The rCAST score can reliably predict poor outcome in a United States cohort of OHCA patients regardless of TTM status and outperforms the PCAC score.
院外心脏骤停(OHCA)后早期、准确的预后预测对于临床决策和资源分配至关重要。我们旨在验证修订后的心脏骤停后综合征用于治疗性低温(rCAST)评分在美国队列中的有效性,并比较其预后性能与匹兹堡心脏骤停分类(PCAC)和全面无反应性(FOUR)评分。
这是一项单中心、回顾性研究,纳入了 2014 年 1 月至 2022 年 8 月期间入院的 OHCA 患者。计算每个评分预测出院时和住院期间不良神经结局以及死亡率的受试者工作特征曲线(ROC)下面积(AUC)。我们通过 Delong 检验比较了这些评分的预测能力。
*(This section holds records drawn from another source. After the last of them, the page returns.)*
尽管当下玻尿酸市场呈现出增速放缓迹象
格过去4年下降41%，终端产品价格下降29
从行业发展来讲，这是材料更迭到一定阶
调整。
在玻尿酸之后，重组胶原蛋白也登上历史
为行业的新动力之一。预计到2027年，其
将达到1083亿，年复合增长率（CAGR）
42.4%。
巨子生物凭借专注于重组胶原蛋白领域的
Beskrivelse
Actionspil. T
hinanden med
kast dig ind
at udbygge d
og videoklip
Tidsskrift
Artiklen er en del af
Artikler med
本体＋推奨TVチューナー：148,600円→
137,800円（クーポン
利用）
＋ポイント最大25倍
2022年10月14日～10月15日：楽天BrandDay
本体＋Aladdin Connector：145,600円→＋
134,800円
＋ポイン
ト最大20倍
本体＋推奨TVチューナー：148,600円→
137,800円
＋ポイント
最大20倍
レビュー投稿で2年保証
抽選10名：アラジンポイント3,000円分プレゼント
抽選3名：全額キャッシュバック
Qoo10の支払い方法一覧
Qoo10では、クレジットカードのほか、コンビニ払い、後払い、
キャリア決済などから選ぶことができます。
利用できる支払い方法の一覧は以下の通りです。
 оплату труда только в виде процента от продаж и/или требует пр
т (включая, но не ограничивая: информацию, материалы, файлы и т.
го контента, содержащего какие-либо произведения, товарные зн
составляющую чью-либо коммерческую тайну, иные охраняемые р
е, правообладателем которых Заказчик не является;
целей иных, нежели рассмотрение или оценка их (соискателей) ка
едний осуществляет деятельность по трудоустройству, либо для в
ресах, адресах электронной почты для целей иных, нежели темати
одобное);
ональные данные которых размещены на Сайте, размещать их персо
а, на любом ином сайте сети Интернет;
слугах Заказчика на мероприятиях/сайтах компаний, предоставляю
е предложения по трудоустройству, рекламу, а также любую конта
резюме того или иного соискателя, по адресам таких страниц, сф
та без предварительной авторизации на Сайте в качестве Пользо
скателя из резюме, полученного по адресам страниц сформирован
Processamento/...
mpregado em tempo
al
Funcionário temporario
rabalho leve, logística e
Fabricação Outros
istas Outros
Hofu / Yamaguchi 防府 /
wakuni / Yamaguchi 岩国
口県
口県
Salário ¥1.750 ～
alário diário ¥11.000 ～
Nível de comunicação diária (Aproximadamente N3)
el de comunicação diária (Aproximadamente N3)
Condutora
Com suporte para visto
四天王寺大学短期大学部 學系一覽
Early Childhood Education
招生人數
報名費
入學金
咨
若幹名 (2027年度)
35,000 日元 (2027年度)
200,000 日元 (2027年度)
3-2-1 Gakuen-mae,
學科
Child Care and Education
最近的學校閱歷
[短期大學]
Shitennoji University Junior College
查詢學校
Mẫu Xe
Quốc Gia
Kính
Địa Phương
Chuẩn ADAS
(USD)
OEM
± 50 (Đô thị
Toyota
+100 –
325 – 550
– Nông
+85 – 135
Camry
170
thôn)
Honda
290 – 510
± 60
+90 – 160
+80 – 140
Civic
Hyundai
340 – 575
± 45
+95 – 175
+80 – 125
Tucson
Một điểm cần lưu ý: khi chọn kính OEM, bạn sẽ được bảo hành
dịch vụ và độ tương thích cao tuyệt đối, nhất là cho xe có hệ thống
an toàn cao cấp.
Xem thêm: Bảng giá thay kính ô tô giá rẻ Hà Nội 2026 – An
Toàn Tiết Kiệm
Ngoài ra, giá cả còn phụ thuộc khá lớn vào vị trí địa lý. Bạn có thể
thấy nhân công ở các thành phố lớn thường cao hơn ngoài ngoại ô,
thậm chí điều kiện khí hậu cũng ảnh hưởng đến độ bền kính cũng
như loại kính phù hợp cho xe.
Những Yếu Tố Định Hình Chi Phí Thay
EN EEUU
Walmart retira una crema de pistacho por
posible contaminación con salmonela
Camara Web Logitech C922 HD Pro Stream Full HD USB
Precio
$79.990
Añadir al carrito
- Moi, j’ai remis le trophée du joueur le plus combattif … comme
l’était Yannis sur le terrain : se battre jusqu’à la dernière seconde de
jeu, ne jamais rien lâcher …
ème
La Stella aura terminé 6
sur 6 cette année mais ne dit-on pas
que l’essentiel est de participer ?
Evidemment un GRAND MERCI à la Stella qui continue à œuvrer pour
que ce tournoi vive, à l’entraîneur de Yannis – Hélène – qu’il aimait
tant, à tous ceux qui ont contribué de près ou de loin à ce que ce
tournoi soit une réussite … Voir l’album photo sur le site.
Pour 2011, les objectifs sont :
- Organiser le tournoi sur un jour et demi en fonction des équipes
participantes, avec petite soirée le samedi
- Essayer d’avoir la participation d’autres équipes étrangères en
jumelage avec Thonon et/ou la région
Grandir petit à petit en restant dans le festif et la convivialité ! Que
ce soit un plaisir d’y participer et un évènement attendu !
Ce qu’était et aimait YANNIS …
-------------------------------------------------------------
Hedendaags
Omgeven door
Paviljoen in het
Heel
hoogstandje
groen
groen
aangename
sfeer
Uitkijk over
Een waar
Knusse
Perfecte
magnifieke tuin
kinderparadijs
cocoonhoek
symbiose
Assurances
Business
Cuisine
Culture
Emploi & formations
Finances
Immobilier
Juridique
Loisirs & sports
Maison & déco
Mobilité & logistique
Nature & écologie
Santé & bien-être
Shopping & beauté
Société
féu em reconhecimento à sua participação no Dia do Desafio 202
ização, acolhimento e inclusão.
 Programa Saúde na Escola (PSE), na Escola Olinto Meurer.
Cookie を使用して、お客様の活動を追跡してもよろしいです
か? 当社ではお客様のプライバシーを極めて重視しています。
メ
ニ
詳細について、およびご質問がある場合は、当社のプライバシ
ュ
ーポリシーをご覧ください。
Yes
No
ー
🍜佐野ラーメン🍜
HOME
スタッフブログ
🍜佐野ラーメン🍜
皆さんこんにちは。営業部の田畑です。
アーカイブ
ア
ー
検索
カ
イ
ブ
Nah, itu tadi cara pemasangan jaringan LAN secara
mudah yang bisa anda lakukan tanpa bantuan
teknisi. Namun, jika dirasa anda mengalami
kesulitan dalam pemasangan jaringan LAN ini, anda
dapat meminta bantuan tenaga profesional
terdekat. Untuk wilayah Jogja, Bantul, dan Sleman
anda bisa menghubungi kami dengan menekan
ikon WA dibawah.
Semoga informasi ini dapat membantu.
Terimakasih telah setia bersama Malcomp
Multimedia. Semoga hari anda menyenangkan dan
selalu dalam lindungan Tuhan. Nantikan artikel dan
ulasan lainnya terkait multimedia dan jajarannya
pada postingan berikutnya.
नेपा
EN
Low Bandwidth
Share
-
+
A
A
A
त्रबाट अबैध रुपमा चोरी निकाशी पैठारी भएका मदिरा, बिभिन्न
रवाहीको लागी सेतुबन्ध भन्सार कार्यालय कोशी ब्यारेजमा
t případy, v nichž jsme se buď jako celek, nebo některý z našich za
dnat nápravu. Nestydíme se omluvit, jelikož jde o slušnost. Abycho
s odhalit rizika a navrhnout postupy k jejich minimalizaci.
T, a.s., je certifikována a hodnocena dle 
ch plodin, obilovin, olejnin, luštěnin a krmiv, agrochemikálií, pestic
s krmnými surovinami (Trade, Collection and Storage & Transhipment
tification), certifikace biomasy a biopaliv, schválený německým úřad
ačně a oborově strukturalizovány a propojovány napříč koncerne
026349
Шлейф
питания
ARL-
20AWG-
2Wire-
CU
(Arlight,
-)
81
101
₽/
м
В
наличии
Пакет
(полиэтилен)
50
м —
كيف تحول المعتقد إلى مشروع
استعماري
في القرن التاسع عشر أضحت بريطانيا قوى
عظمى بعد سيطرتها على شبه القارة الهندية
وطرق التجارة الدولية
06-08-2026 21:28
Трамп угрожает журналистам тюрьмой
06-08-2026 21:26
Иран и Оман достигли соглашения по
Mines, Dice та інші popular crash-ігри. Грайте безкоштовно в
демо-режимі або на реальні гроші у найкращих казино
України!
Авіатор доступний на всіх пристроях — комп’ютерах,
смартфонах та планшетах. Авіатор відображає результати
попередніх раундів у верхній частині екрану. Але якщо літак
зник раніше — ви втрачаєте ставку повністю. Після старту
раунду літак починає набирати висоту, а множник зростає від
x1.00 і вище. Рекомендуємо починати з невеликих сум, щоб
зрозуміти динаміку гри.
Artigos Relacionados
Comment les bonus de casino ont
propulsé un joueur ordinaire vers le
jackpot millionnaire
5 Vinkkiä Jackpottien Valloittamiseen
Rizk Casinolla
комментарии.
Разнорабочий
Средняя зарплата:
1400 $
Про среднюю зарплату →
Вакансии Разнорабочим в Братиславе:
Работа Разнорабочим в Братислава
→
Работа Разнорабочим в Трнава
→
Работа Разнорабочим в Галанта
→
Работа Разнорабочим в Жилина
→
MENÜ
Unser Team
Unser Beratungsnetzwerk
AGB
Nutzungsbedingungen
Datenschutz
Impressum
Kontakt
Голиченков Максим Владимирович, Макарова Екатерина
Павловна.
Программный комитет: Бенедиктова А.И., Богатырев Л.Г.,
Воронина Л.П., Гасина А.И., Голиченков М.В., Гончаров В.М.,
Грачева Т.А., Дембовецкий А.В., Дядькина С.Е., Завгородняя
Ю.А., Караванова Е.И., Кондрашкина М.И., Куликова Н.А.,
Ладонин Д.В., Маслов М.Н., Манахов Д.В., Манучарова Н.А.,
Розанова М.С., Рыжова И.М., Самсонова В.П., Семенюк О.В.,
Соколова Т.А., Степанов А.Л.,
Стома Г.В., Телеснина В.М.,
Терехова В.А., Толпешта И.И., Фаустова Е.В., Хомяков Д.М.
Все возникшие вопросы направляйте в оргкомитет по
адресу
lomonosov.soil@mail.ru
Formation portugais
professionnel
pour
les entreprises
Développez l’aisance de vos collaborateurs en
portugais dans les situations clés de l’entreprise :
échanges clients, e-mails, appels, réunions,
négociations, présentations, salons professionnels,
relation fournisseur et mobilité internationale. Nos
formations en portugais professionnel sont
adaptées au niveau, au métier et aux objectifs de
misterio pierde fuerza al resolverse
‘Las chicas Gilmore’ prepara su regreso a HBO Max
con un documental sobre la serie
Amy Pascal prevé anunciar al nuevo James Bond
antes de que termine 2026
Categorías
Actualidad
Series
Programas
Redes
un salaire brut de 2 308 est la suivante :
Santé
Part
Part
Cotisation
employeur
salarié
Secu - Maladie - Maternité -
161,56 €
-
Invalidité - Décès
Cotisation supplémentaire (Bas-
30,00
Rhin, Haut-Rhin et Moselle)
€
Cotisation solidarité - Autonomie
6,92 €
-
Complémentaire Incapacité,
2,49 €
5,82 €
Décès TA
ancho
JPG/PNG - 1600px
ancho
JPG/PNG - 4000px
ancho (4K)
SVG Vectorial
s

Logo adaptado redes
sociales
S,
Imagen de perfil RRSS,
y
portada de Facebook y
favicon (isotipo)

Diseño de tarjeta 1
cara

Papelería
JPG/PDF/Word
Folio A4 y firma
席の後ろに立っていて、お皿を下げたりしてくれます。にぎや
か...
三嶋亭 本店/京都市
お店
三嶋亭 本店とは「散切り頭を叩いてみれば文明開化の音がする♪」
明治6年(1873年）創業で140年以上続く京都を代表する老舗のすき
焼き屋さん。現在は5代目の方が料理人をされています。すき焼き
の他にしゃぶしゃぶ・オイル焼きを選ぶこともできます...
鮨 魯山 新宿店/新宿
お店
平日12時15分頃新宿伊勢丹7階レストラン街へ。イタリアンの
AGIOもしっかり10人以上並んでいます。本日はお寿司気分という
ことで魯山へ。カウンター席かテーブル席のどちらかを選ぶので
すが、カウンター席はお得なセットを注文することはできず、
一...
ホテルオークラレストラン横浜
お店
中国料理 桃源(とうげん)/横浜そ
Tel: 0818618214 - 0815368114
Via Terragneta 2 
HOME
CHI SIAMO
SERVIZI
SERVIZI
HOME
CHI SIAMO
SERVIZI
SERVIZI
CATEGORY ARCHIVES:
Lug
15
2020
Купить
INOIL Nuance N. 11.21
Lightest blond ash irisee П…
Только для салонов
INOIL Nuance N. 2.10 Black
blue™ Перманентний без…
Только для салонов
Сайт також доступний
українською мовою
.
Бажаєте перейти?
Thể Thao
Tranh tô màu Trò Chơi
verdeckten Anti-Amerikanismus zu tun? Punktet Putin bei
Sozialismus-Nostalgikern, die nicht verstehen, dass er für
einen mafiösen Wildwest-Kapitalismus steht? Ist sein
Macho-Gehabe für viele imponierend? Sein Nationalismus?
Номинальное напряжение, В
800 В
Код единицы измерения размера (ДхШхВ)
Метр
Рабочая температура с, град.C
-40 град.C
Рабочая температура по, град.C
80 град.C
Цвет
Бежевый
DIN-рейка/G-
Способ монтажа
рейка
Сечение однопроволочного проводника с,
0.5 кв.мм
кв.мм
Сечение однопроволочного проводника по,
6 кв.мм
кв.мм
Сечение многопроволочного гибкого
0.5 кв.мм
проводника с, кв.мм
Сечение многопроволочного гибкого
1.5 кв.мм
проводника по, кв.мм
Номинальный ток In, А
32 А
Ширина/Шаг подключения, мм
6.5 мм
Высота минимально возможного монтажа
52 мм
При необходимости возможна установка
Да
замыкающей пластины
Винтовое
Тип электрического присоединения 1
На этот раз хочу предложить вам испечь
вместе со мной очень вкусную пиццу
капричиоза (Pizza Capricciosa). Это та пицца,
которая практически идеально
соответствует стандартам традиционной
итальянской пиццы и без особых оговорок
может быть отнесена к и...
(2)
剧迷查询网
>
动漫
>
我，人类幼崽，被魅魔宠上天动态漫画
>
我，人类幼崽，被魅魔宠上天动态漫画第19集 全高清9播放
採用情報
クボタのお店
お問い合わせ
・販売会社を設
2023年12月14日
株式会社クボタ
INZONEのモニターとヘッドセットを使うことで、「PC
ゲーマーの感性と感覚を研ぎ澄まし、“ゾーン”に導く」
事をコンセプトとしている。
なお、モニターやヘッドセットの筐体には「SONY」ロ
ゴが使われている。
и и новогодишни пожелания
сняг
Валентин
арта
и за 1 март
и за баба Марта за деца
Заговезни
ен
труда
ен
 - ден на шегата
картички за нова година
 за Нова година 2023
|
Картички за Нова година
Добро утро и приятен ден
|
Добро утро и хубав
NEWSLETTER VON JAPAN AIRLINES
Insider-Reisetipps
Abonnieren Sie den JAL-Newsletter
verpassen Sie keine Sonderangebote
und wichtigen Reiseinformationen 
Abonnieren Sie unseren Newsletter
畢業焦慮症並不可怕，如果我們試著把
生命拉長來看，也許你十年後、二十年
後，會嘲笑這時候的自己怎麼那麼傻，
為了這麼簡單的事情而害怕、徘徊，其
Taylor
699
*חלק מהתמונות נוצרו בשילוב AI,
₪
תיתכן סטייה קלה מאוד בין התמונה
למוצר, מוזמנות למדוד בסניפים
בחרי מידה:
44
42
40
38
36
在纳入了所有评分的 505 例 OHCA 患者中,rCAST、PCAC 和 FOUR 评分的中位数(IQR)分别为 9.5 [6.0, 11.5]、4 [3, 4] 和 2 [0, 5]。rCAST、PCAC 和 FOUR 评分预测不良神经结局的 AUC [95%置信区间]分别为 0.815 [0.763-0.867]、0.753 [0.697-0.809]和 0.841 [0.796-0.886]。rCAST、PCAC 和 FOUR 评分预测死亡率的 AUC [95%置信区间]分别为 0.799 [0.751-0.847]、0.723 [0.673-0.773]和 0.813 [0.770-0.855]。rCAST 评分在预测死亡率方面优于 PCAC 评分(p = 0.017)。FOUR 评分在预测不良神经结局(p < 0.001)和死亡率(p < 0.001)方面优于 PCAC 评分。
rCAST 评分可可靠地预测美国 OHCA 患者的不良结局,无论 TTM 状态如何,且优于 PCAC 评分。